A Steady Climb in Market Share
The numbers don’t lie—EVs are carving out a bigger slice of the pie. This 0.9% jump in market share reflects a broader “electric vehicle market growth” trend, with 268,623 battery-electric vehicles sold in Q1 2025, an 8% rise from last year’s first quarter. While growth has cooled from 2024’s 47% spike, it’s clear consumers aren’t shying away, despite headlines about tariffs hiking new car prices. In fact, 23% of shoppers say they’re “very likely” to consider an EV in the next year—a figure holding firm from February and up slightly from March 2024’s 22.5%.

Defying the Tariff Storm
President Trump’s recent tariffs on auto imports, including a hefty 25% levy on foreign-made vehicles, have rattled the industry, yet “EV sales defy tariffs” so far. Consumers seem undeterred, possibly buoyed by domestic production from brands like Tesla and GM, which sidestep some import costs. However, the specter of higher prices looms large—experts warn that imported EV components could drive up costs by thousands, testing buyer resolve. For now, the market’s upward trajectory suggests confidence in EVs outweighs these uncertainties.
What’s Fueling the Charge?
Several factors are sparking this growth. Beyond eco-conscious buyers, practical perks like lower running costs and expanding charging networks keep EVs in the game. J.D. Power notes that while tariff chatter dominates news cycles, it hasn’t yet dented showroom traffic—23% intent to buy matches pre-tariff sentiment, hinting at a loyal base.
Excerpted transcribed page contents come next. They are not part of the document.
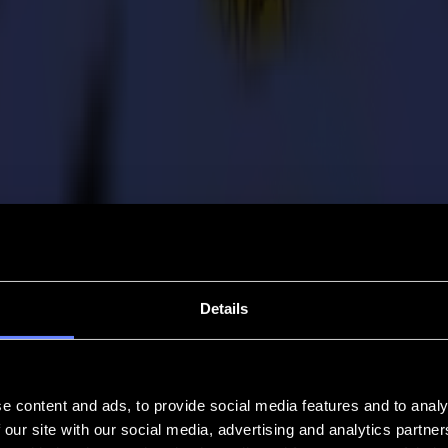
Details
e content and ads, to provide social media features and to analy
 our site with our social media, advertising and analytics partn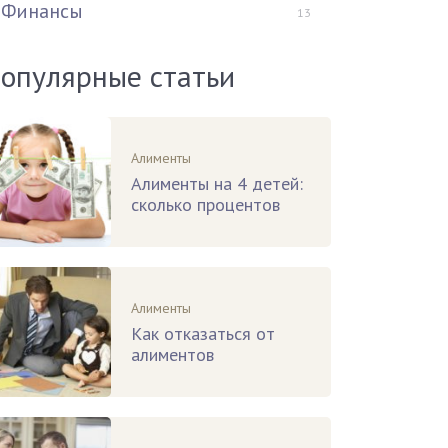
Финансы
13
опулярные статьи
Алименты
Алименты на 4 детей:
сколько процентов
Алименты
Как отказаться от
алиментов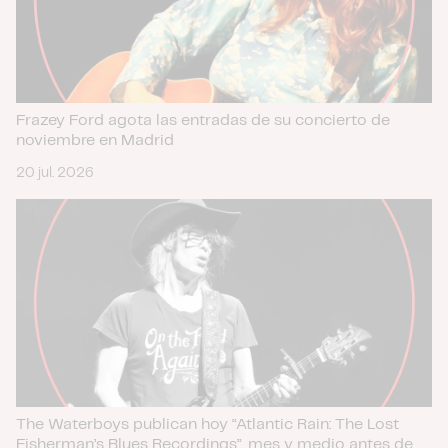
Frazey Ford agota las entradas de su concierto de
noviembre en Madrid
20 jul. 2026
The Waterboys publican hoy “Atlantic Rain: The Lost
Fisherman’s Blues Recordings”, mes y medio antes de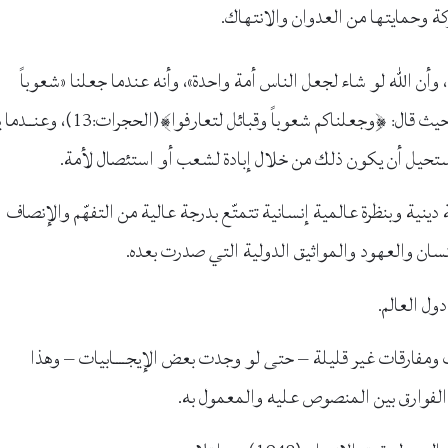
كة وحمايتها من العدوان والانتهاك.
 وأن الله لو شاء لجعل الناس أمة واحدة»، وأنه عندما جعلنا «شعوباً
وقبائل» فإنما لنتعارف ونتعاون وليس للتباغض والتصارع حيث قال: ﴿وجعلناكم شعوباً وقبائل لتع
 فيستحيل أن يكون ذلك من خلال إبادة لشعب أو استئصال لأمة.
نية وبنظرة عالمية إنسانية تتمتّع بدرجة عالية من التفهّم والإنصاف
نسان والعهود والمواثيق الدولية التي صدرت بعده.
ول العالم.
ومفارقات غير قليلة – حتى لو وجدت بعض الإيجــــابيات – وهذا
لفوارق بين المنصوص عليه والمعمول به.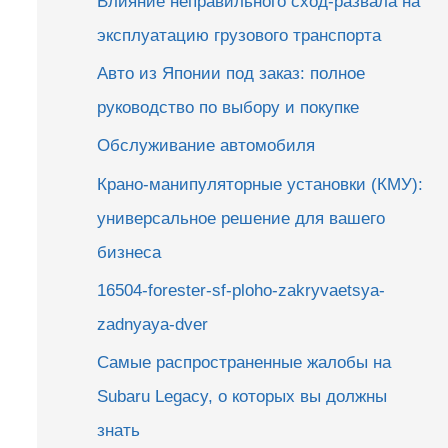
Влияние неправильного сход-развала на
эксплуатацию грузового транспорта
Авто из Японии под заказ: полное
руководство по выбору и покупке
Обслуживание автомобиля
Крано-манипуляторные установки (КМУ):
универсальное решение для вашего
бизнеса
16504-forester-sf-ploho-zakryvaetsya-
zadnyaya-dver
Самые распространенные жалобы на
Subaru Legacy, о которых вы должны
знать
For those curious about “Trump tariff impact on EVs,” the real test may come later in 2025 if prices spike or cheaper Chinese models get squeezed out by duties like the 64.9% slapped on battery cells.

Winners and Losers Emerge
Not every brand is riding the wave equally. Tesla’s facing headwinds with a 13% delivery drop, hinting at market saturation or backlash tied to Elon Musk’s polarizing profile. Meanwhile, GM’s charging ahead with a 113% sales leap, and Kia’s up 62%, proving variety and affordability still win buyers. This mixed bag underscores a dynamic “electric vehicle market growth” story—one where innovation and pricing could dictate who thrives amid tariff turbulence.
Looking Ahead to an Electric Future
In summary, March 2025 paints an optimistic picture for EVs in the US. Despite tariff jitters and a “Trump tariff impact on EVs” looming on the horizon, sales are climbing, and interest remains robust. Whether this momentum holds as policies tighten is the big question—but for now, “US EV sales March 2025” reflect a market that’s plugged in and powering up, ready to navigate whatever’s next.